-- Input data follows --

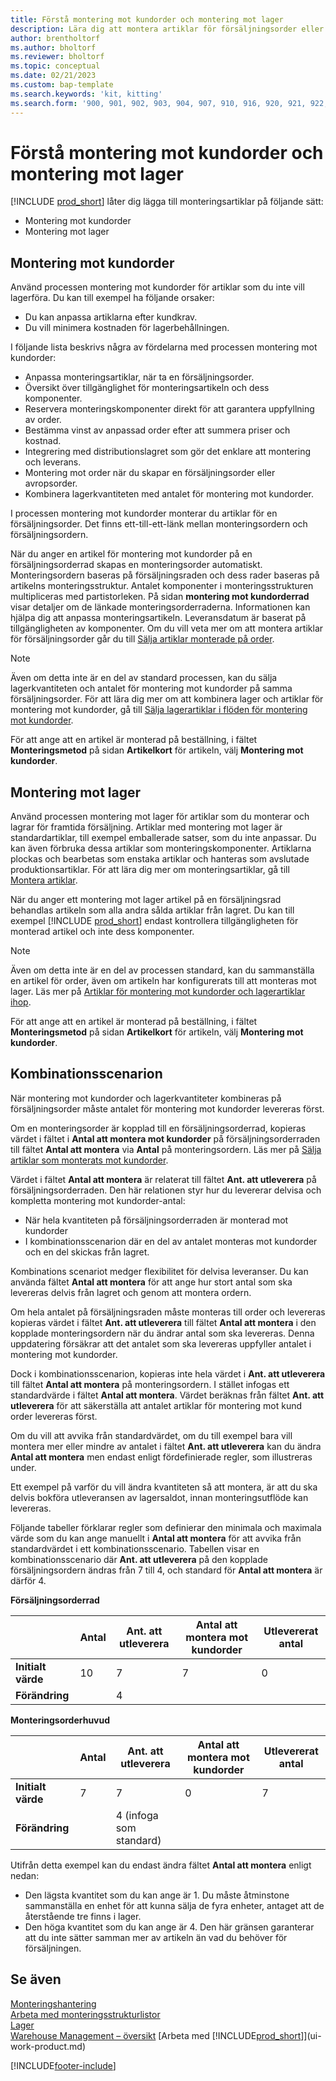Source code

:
 ```yaml
---
title: Förstå montering mot kundorder och montering mot lager
description: Lära dig att montera artiklar för försäljningsorder eller för att hålla i lager för framtida försäljning.
author: brentholtorf
ms.author: bholtorf
ms.reviewer: bholtorf
ms.topic: conceptual
ms.date: 02/21/2023
ms.custom: bap-template
ms.search.keywords: 'kit, kitting'
ms.search.form: '900, 901, 902, 903, 904, 907, 910, 916, 920, 921, 922, 923, 940, 941, 942, 930, 931, 932, 914, 915, 905'
---
```

# <a name="understanding-assemble-to-order-and-assemble-to-stock"></a>Förstå montering mot kundorder och montering mot lager

[!INCLUDE [prod_short](includes/prod_short.md)] låter dig lägga till monteringsartiklar på följande sätt:

* Montering mot kundorder  
* Montering mot lager  

## <a name="assemble-to-order"></a>Montering mot kundorder

Använd processen montering mot kundorder för artiklar som du inte vill lagerföra. Du kan till exempel ha följande orsaker:

* Du kan anpassa artiklarna efter kundkrav.
* Du vill minimera kostnaden för lagerbehållningen.

I följande lista beskrivs några av fördelarna med processen montering mot kundorder:  

* Anpassa monteringsartiklar, när ta en försäljningsorder.  
* Översikt över tillgänglighet för monteringsartikeln och dess komponenter.  
* Reservera monteringskomponenter direkt för att garantera uppfyllning av order.  
* Bestämma vinst av anpassad order efter att summera priser och kostnad.  
* Integrering med distributionslagret som gör det enklare att montering och leverans.  
* Montering mot order när du skapar en försäljningsorder eller avropsorder.  
* Kombinera lagerkvantiteten med antalet för montering mot kundorder.  

I processen montering mot kundorder monterar du artiklar för en försäljningsorder. Det finns ett-till-ett-länk mellan monteringsordern och försäljningsordern.  

När du anger en artikel för montering mot kundorder på en försäljningsorderrad skapas en monteringsorder automatiskt. Monteringsordern baseras på försäljningsraden och dess rader baseras på artikelns monteringsstruktur. Antalet komponenter i monteringsstrukturen multipliceras med partistorleken. På sidan **montering mot kundorderrad** visar detaljer om de länkade monteringsorderraderna. Informationen kan hjälpa dig att anpassa monteringsartikeln. Leveransdatum är baserat på tillgängligheten av komponenter. Om du vill veta mer om att montera artiklar för försäljningsorder går du till [Sälja artiklar monterade på order](assembly-how-to-sell-items-assembled-to-order.md).  

> [!NOTE]  
> Även om detta inte är en del av standard processen, kan du sälja lagerkvantiteten och antalet för montering mot kundorder på samma försäljningsorder. För att lära dig mer om att kombinera lager och artiklar för montering mot kundorder, gå till [Sälja lagerartiklar i flöden för montering mot kundorder](assembly-how-to-sell-inventory-items-in-assemble-to-order-flows.md).  

För att ange att en artikel är monterad på beställning, i fältet **Monteringsmetod** på sidan **Artikelkort** för artikeln, välj **Montering mot kundorder**.  

## <a name="assemble-to-stock"></a>Montering mot lager

Använd processen montering mot lager för artiklar som du monterar och lagrar för framtida försäljning. Artiklar med montering mot lager är standardartiklar, till exempel emballerade satser, som du inte anpassar. Du kan även förbruka dessa artiklar som monteringskomponenter. Artiklarna plockas och bearbetas som enstaka artiklar och hanteras som avslutade produktionsartiklar. För att lära dig mer om monteringsartiklar, gå till [Montera artiklar](assembly-how-to-assemble-items.md).  

När du anger ett montering mot lager artikel på en försäljningsrad behandlas artikeln som alla andra sålda artiklar från lagret. Du kan till exempel [!INCLUDE [prod_short](includes/prod_short.md)] endast kontrollera tillgängligheten för monterad artikel och inte dess komponenter.  

> [!NOTE]  
> Även om detta inte är en del av processen standard, kan du sammanställa en artikel för order, även om artikeln har konfigurerats till att monteras mot lager. Läs mer på [Artiklar för montering mot kundorder och lagerartiklar ihop](assembly-how-to-sell-assemble-to-order-items-and-inventory-items-together.md).  

För att ange att en artikel är monterad på beställning, i fältet **Monteringsmetod** på sidan **Artikelkort** för artikeln, välj **Montering mot kundorder**.  

## <a name="combination-scenarios"></a>Kombinationsscenarion

När montering mot kundorder och lagerkvantiteter kombineras på försäljningsorder måste antalet för montering mot kundorder levereras först.  

Om en monteringsorder är kopplad till en försäljningsorderrad, kopieras värdet i fältet i **Antal att montera mot kundorder** på försäljningsorderraden till fältet **Antal att montera** via **Antal** på monteringsordern. Läs mer på [Sälja artiklar som monterats mot kundorder](assembly-how-to-sell-items-assembled-to-order.md).  

Värdet i fältet **Antal att montera** är relaterat till fältet **Ant. att utleverera** på försäljningsorderraden. Den här relationen styr hur du levererar delvisa och kompletta montering mot kundorder-antal:

* När hela kvantiteten på försäljningsorderraden är monterad mot kundorder
* I kombinationsscenarion där en del av antalet monteras mot kundorder och en del skickas från lagret.

Kombinations scenariot medger flexibilitet för delvisa leveranser. Du kan använda fältet **Antal att montera** för att ange hur stort antal som ska levereras delvis från lagret och genom att montera ordern.  

Om hela antalet på försäljningsraden måste monteras till order och levereras kopieras värdet i fältet **Ant. att utleverera** till fältet **Antal att montera** i den kopplade monteringsordern när du ändrar antal som ska levereras. Denna uppdatering försäkrar att det antalet som ska levereras uppfyller antalet i montering mot kundorder.  

Dock i kombinationsscenarion, kopieras inte hela värdet i **Ant. att utleverera** till fältet **Antal att montera** på monteringsordern. I stället infogas ett standardvärde i fältet **Antal att montera**. Värdet beräknas från fältet **Ant. att utleverera** för att säkerställa att antalet artiklar för montering mot kund order levereras först.

Om du vill att avvika från standardvärdet, om du till exempel bara vill montera mer eller mindre av antalet i fältet **Ant. att utleverera** kan du ändra **Antal att montera** men endast enligt fördefinierade regler, som illustreras under.  

Ett exempel på varför du vill ändra kvantiteten så att montera, är att du ska delvis bokföra utleveransen av lagersaldot, innan monteringsutflöde kan levereras.  

Följande tabeller förklarar regler som definierar den minimala och maximala värde som du kan ange manuellt i **Antal att montera** för att avvika från standardvärdet i ett kombinationsscenario. Tabellen visar en kombinationsscenario där **Ant. att utleverera** på den kopplade försäljningsordern ändras från 7 till 4, och standard för **Antal att montera** är därför 4.  

**Försäljningsorderrad**

|                | **Antal** | **Ant. att utleverera** | **Antal att montera mot kundorder** | **Utlevererat antal** |
|----------------|--------------|------------------|-------------------------------|----------------------|
|**Initialt värde**| 10          | 7                | 7                             | 0                    |
|**Förändring**      |              | 4                |                               |                      |

**Monteringsorderhuvud**

|                | **Antal** | **Ant. att utleverera** | **Antal att montera mot kundorder** | **Utlevererat antal** |
|----------------|--------------|------------------|-------------------------------|----------------------|
|**Initialt värde**| 7           | 7                | 0                             | 7                    |
|**Förändring**      |              | 4 (infoga som standard)|                         |                      |

Utifrån detta exempel kan du endast ändra fältet **Antal att montera** enligt nedan:  

* Den lägsta kvantitet som du kan ange är 1. Du måste åtminstone sammanställa en enhet för att kunna sälja de fyra enheter, antaget att de återstående tre finns i lager.  
* Den höga kvantitet som du kan ange är 4. Den här gränsen garanterar att du inte sätter samman mer av artikeln än vad du behöver för försäljningen.  

## <a name="see-also"></a>Se även

[Monteringshantering](assembly-assemble-items.md)  
[Arbeta med monteringsstrukturlistor](assembly-how-work-assembly-boms.md)  
[Lager](inventory-manage-inventory.md)  
[Warehouse Management – översikt](design-details-warehouse-management.md)
[Arbeta med [!INCLUDE[prod_short](includes/prod_short.md)]](ui-work-product.md)

[!INCLUDE[footer-include](includes/footer-banner.md)]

-- Input data concluded --

## To do
Look above for the line holding "Utifrån detta exempel", then set down exactly that line and every line after it up to and including the line holding "finns i lager.", with nothing else.

## Response area
Utifrån detta exempel kan du endast ändra fältet **Antal att montera** enligt nedan:  

* Den lägsta kvantitet som du kan ange är 1. Du måste åtminstone sammanställa en enhet för att kunna sälja de fyra enheter, antaget att de återstående tre finns i lager.  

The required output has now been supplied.